Many public holidays in Iran are connected to Shi'ite holy days. However, Sunni Muslims and other religions in Iran also have their own special days. Islamic holidays follow the lunar calendar and thus occur at different times each year. Iranians also celebrate numerous national holidays, which occur on fixed dates.

The biggest event of the year for all Iranian Muslims is Ramazan (Ramadan), the month of fasting and prayer. During Ramazan, Muslims do not eat or drink from sunrise to sunset. People rise early to have a meal before sunrise, then gather after nightfall to break the day's fast. At the end of Ramazan the Eide-Fetr feast, a joyous occasion for attending religious services, visiting friends and family and exchanging gifts. Other important Muslim celebrations include Mohammed's birthday and the Feast of the Sacrifice, which commemorates the prophet Abraham. Shi'ite Muslims also observe numerous mourning days for imams and their families. Ashura, which marks the day of the martyrdom of Hossein, the third Shi'ite imam, is observed with processions, banners, religious theatre and music.
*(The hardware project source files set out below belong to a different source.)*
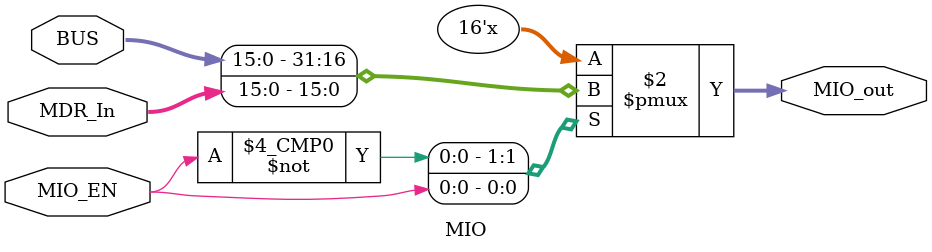
<source format=sv>
module MIO(	input logic MIO_EN,
				input logic [15:0] MDR_In, BUS,
				output logic [15:0] MIO_out
				);
				always_comb
				begin
				unique case(MIO_EN)
				1'b0: MIO_out = BUS;
				1'b1: MIO_out = MDR_In;
				endcase
				end
				endmodule
				
</source>
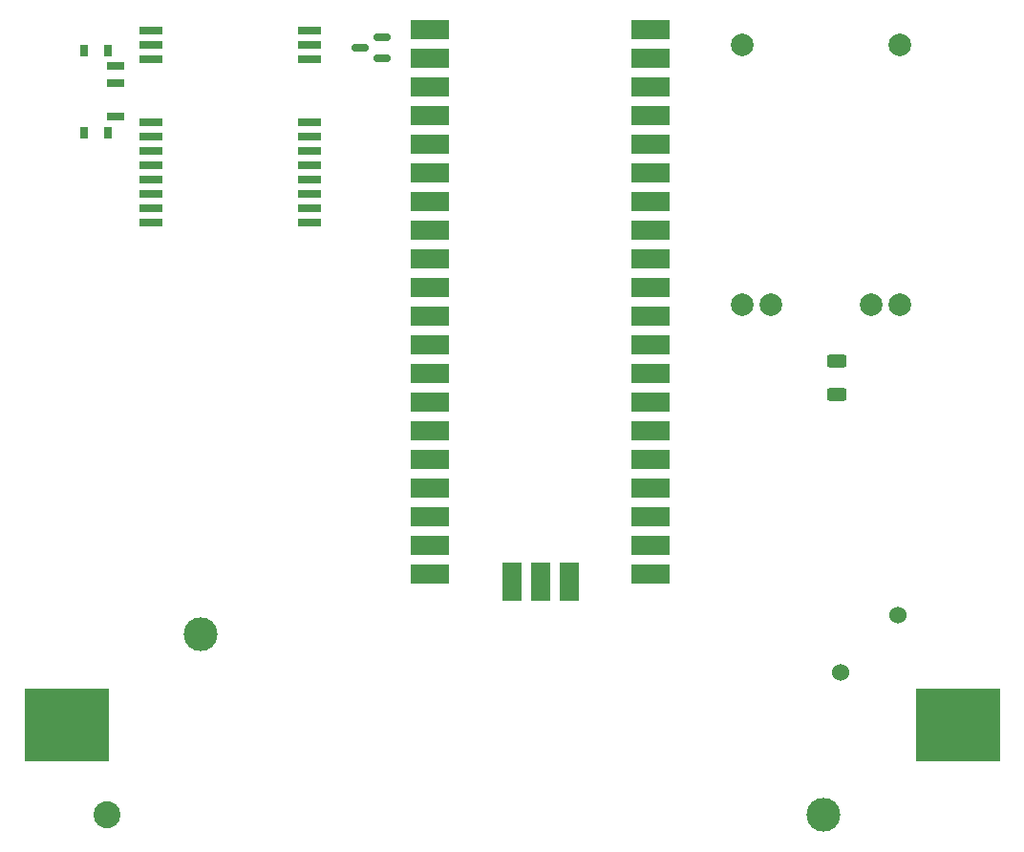
<source format=gbr>
%TF.GenerationSoftware,KiCad,Pcbnew,(6.0.6)*%
%TF.CreationDate,2022-11-03T15:56:01+01:00*%
%TF.ProjectId,Wasbeer-communicator,57617362-6565-4722-9d63-6f6d6d756e69,rev?*%
%TF.SameCoordinates,Original*%
%TF.FileFunction,Soldermask,Bot*%
%TF.FilePolarity,Negative*%
%FSLAX46Y46*%
G04 Gerber Fmt 4.6, Leading zero omitted, Abs format (unit mm)*
G04 Created by KiCad (PCBNEW (6.0.6)) date 2022-11-03 15:56:01*
%MOMM*%
%LPD*%
G01*
G04 APERTURE LIST*
G04 Aperture macros list*
%AMRoundRect*
0 Rectangle with rounded corners*
0 $1 Rounding radius*
0 $2 $3 $4 $5 $6 $7 $8 $9 X,Y pos of 4 corners*
0 Add a 4 corners polygon primitive as box body*
4,1,4,$2,$3,$4,$5,$6,$7,$8,$9,$2,$3,0*
0 Add four circle primitives for the rounded corners*
1,1,$1+$1,$2,$3*
1,1,$1+$1,$4,$5*
1,1,$1+$1,$6,$7*
1,1,$1+$1,$8,$9*
0 Add four rect primitives between the rounded corners*
20,1,$1+$1,$2,$3,$4,$5,0*
20,1,$1+$1,$4,$5,$6,$7,0*
20,1,$1+$1,$6,$7,$8,$9,0*
20,1,$1+$1,$8,$9,$2,$3,0*%
G04 Aperture macros list end*
%ADD10R,0.800000X1.000000*%
%ADD11R,1.500000X0.700000*%
%ADD12C,1.524000*%
%ADD13R,2.000000X0.800000*%
%ADD14C,3.000000*%
%ADD15C,2.390000*%
%ADD16R,7.460000X6.470000*%
%ADD17C,2.000000*%
%ADD18R,3.500000X1.700000*%
%ADD19R,1.700000X3.500000*%
%ADD20RoundRect,0.150000X0.587500X0.150000X-0.587500X0.150000X-0.587500X-0.150000X0.587500X-0.150000X0*%
%ADD21RoundRect,0.250000X-0.625000X0.312500X-0.625000X-0.312500X0.625000X-0.312500X0.625000X0.312500X0*%
G04 APERTURE END LIST*
D10*
%TO.C,SW2*%
X94137500Y-62737500D03*
X94137500Y-70037500D03*
X92037500Y-62737500D03*
X92037500Y-70037500D03*
D11*
X94837500Y-68637500D03*
X94837500Y-65637500D03*
X94837500Y-64137500D03*
%TD*%
D12*
%TO.C,SW1*%
X159080000Y-117920000D03*
X164160000Y-112840000D03*
%TD*%
D13*
%TO.C,IC1*%
X112000000Y-61000000D03*
X112000000Y-62270000D03*
X112000000Y-63540000D03*
X112000000Y-69110000D03*
X112000000Y-70380000D03*
X112000000Y-71650000D03*
X112000000Y-72920000D03*
X112000000Y-74190000D03*
X112000000Y-75460000D03*
X112000000Y-76730000D03*
X112000000Y-78000000D03*
X98000000Y-78000000D03*
X98000000Y-76730000D03*
X98000000Y-75460000D03*
X98000000Y-74190000D03*
X98000000Y-72920000D03*
X98000000Y-71650000D03*
X98000000Y-70380000D03*
X98000000Y-69110000D03*
X98000000Y-63540000D03*
X98000000Y-62270000D03*
X98000000Y-61000000D03*
%TD*%
D14*
%TO.C,BT1*%
X102400000Y-114500000D03*
D15*
X94060000Y-130500000D03*
D14*
X157600000Y-130500000D03*
D16*
X169500000Y-122500000D03*
X90500000Y-122500000D03*
%TD*%
D17*
%TO.C,U1*%
X150405000Y-62245000D03*
X164405000Y-62245000D03*
X150405000Y-85245000D03*
X164405000Y-85245000D03*
X152945000Y-85245000D03*
X161865000Y-85245000D03*
%TD*%
D18*
%TO.C,U2*%
X142290000Y-60870000D03*
X142290000Y-63410000D03*
X142290000Y-65950000D03*
X142290000Y-68490000D03*
X142290000Y-71030000D03*
X142290000Y-73570000D03*
X142290000Y-76110000D03*
X142290000Y-78650000D03*
X142290000Y-81190000D03*
X142290000Y-83730000D03*
X142290000Y-86270000D03*
X142290000Y-88810000D03*
X142290000Y-91350000D03*
X142290000Y-93890000D03*
X142290000Y-96430000D03*
X142290000Y-98970000D03*
X142290000Y-101510000D03*
X142290000Y-104050000D03*
X142290000Y-106590000D03*
X142290000Y-109130000D03*
X122710000Y-109130000D03*
X122710000Y-106590000D03*
X122710000Y-104050000D03*
X122710000Y-101510000D03*
X122710000Y-98970000D03*
X122710000Y-96430000D03*
X122710000Y-93890000D03*
X122710000Y-91350000D03*
X122710000Y-88810000D03*
X122710000Y-86270000D03*
X122710000Y-83730000D03*
X122710000Y-81190000D03*
X122710000Y-78650000D03*
X122710000Y-76110000D03*
X122710000Y-73570000D03*
X122710000Y-71030000D03*
X122710000Y-68490000D03*
X122710000Y-65950000D03*
X122710000Y-63410000D03*
X122710000Y-60870000D03*
D19*
X135040000Y-109800000D03*
X132500000Y-109800000D03*
X129960000Y-109800000D03*
%TD*%
D20*
%TO.C,Q1*%
X118437500Y-61550000D03*
X118437500Y-63450000D03*
X116562500Y-62500000D03*
%TD*%
D21*
%TO.C,R1*%
X158750000Y-90287500D03*
X158750000Y-93212500D03*
%TD*%
M02*

</source>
A major national holiday in Iran is No Ruz (New Year's), a festival that predates Islam. Beginning on March 21, celebrations last for 13 days, although businesses close for only five days. Many traditions are associated with No Ruz, including spring cleaning of homes, special meals and table settings, staying out of the house on the 13th day and, in particular, the No Ruz bonfires. On the Wednesday before New Year's, Iranians ensure luck and good health by leaping over fires. This practise of gaining strength from fire goes back thousands of years to Zoroastrianism and had led to criticism from mullahs (clergymen). However, the ritual is still very popular.

For Kurds, the bonfires have a special significance: they recall the mythical Kurdish hero Kawa, the blacksmith who freed the Kurds from a tyrant. When Kurds light fires in their streets and on their mountain tops, they are renewing their sense of themselves as a special people.
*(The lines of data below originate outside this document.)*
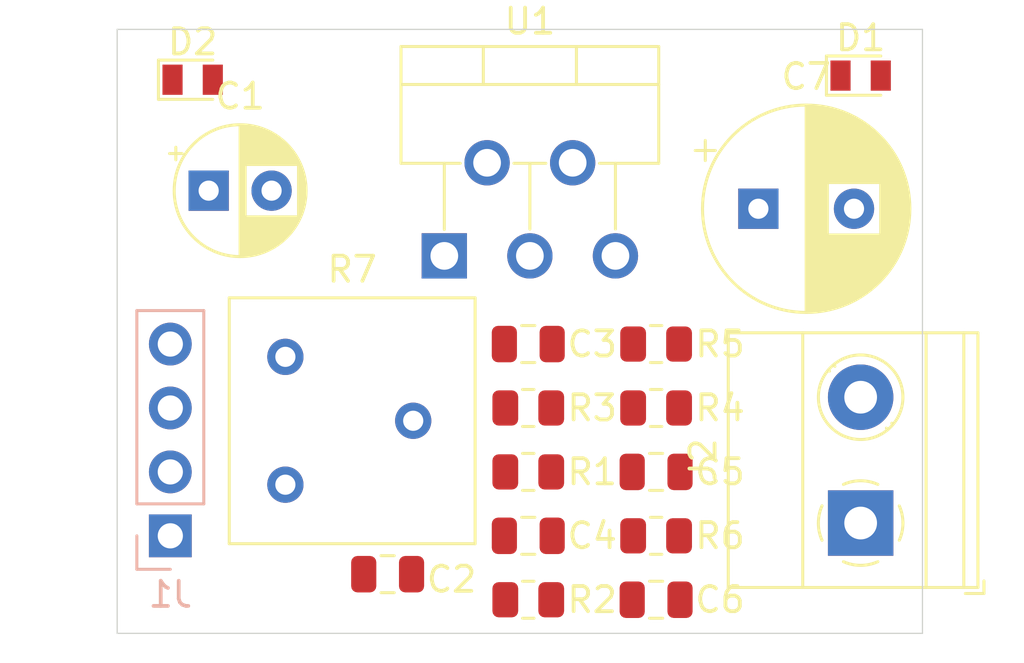
<source format=kicad_pcb>
(kicad_pcb (version 20211014) (generator pcbnew)

  (general
    (thickness 1.6)
  )

  (paper "A4")
  (layers
    (0 "F.Cu" signal)
    (31 "B.Cu" signal)
    (32 "B.Adhes" user "B.Adhesive")
    (33 "F.Adhes" user "F.Adhesive")
    (34 "B.Paste" user)
    (35 "F.Paste" user)
    (36 "B.SilkS" user "B.Silkscreen")
    (37 "F.SilkS" user "F.Silkscreen")
    (38 "B.Mask" user)
    (39 "F.Mask" user)
    (40 "Dwgs.User" user "User.Drawings")
    (41 "Cmts.User" user "User.Comments")
    (42 "Eco1.User" user "User.Eco1")
    (43 "Eco2.User" user "User.Eco2")
    (44 "Edge.Cuts" user)
    (45 "Margin" user)
    (46 "B.CrtYd" user "B.Courtyard")
    (47 "F.CrtYd" user "F.Courtyard")
    (48 "B.Fab" user)
    (49 "F.Fab" user)
  )

  (setup
    (pad_to_mask_clearance 0)
    (pcbplotparams
      (layerselection 0x00010fc_ffffffff)
      (disableapertmacros false)
      (usegerberextensions false)
      (usegerberattributes true)
      (usegerberadvancedattributes true)
      (creategerberjobfile true)
      (svguseinch false)
      (svgprecision 6)
      (excludeedgelayer true)
      (plotframeref false)
      (viasonmask false)
      (mode 1)
      (useauxorigin false)
      (hpglpennumber 1)
      (hpglpenspeed 20)
      (hpglpendiameter 15.000000)
      (dxfpolygonmode true)
      (dxfimperialunits true)
      (dxfusepcbnewfont true)
      (psnegative false)
      (psa4output false)
      (plotreference true)
      (plotvalue true)
      (plotinvisibletext false)
      (sketchpadsonfab false)
      (subtractmaskfromsilk false)
      (outputformat 1)
      (mirror false)
      (drillshape 1)
      (scaleselection 1)
      (outputdirectory "")
    )
  )

  (net 0 "")
  (net 1 "VCC")
  (net 2 "GND")
  (net 3 "Net-(C3-Pad2)")
  (net 4 "Net-(C3-Pad1)")
  (net 5 "Net-(C4-Pad1)")
  (net 6 "Net-(C5-Pad1)")
  (net 7 "Net-(C6-Pad1)")
  (net 8 "Net-(C7-Pad1)")
  (net 9 "Net-(J1-Pad3)")
  (net 10 "Net-(C7-Pad2)")
  (net 11 "Net-(R4-Pad2)")

  (footprint "Capacitor_SMD:C_0805_2012Metric" (layer "F.Cu") (at 142.748 104.648))

  (footprint "Capacitor_SMD:C_0805_2012Metric" (layer "F.Cu") (at 148.336 95.504))

  (footprint "Capacitor_SMD:C_0805_2012Metric" (layer "F.Cu") (at 148.336 103.124))

  (footprint "Capacitor_SMD:C_0805_2012Metric" (layer "F.Cu") (at 153.416 100.584))

  (footprint "Capacitor_SMD:C_0805_2012Metric" (layer "F.Cu") (at 153.416 105.664))

  (footprint "Diode_SMD:D_MicroMELF" (layer "F.Cu") (at 161.544 84.836))

  (footprint "Diode_SMD:D_MicroMELF" (layer "F.Cu") (at 135 85))

  (footprint "TerminalBlock_Phoenix:TerminalBlock_Phoenix_MKDS-1,5-2_1x02_P5.00mm_Horizontal" (layer "F.Cu") (at 161.544 102.616 90))

  (footprint "Resistor_SMD:R_0805_2012Metric" (layer "F.Cu") (at 148.336 100.584))

  (footprint "Resistor_SMD:R_0805_2012Metric" (layer "F.Cu") (at 148.336 105.664))

  (footprint "Resistor_SMD:R_0805_2012Metric" (layer "F.Cu") (at 148.336 98.044))

  (footprint "Resistor_SMD:R_0805_2012Metric" (layer "F.Cu") (at 153.416 98.044))

  (footprint "Resistor_SMD:R_0805_2012Metric" (layer "F.Cu") (at 153.416 95.504))

  (footprint "Resistor_SMD:R_0805_2012Metric" (layer "F.Cu") (at 153.416 103.124))

  (footprint "Potentiometer_THT:Potentiometer_Bourns_3386F_Vertical" (layer "F.Cu") (at 138.684 101.092))

  (footprint "Package_TO_SOT_THT:TO-220-5_P3.4x3.7mm_StaggerOdd_Lead3.8mm_Vertical" (layer "F.Cu") (at 145 92))

  (footprint "Capacitor_THT:CP_Radial_D5.0mm_P2.50mm" (layer "F.Cu") (at 135.636 89.408))

  (footprint "Capacitor_THT:CP_Radial_D8.0mm_P3.80mm" (layer "F.Cu") (at 157.48 90.127001))

  (footprint "Connector_PinHeader_2.54mm:PinHeader_1x04_P2.54mm_Vertical" (layer "B.Cu") (at 134.112 103.124))

  (gr_line (start 132 107) (end 132 83) (layer "Edge.Cuts") (width 0.05) (tstamp 00000000-0000-0000-0000-000061c24a4d))
  (gr_line (start 164 107) (end 132 107) (layer "Edge.Cuts") (width 0.05) (tstamp cb721686-5255-4788-a3b0-ce4312e32eb7))
  (gr_line (start 164 83) (end 164 107) (layer "Edge.Cuts") (width 0.05) (tstamp d4db7f11-8cfe-40d2-b021-b36f05241701))
  (gr_line (start 132 83) (end 164 83) (layer "Edge.Cuts") (width 0.05) (tstamp faa1812c-fdf3-47ae-9cf4-ae06a263bfbd))

)

</source>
February 11 Victory of the Islamic Revolution
March 20 Day of Oil Industry Nationalization
March 21-25 No Ruz, Iranian New year
April 1 Islamic Republic Day

  Did you know?
In the No Ruz tradition of haft seen or the Seven S's, people set their table with seven articles whose names in Farsi begin with the letter s. The items include seeds, apples, garlic, vinegar, a gold coin and a bowl with a goldfish inside.

  Did you know?
At the end of Ramadan, Muslims give a small gift of money, called the Fetrich, to the poor.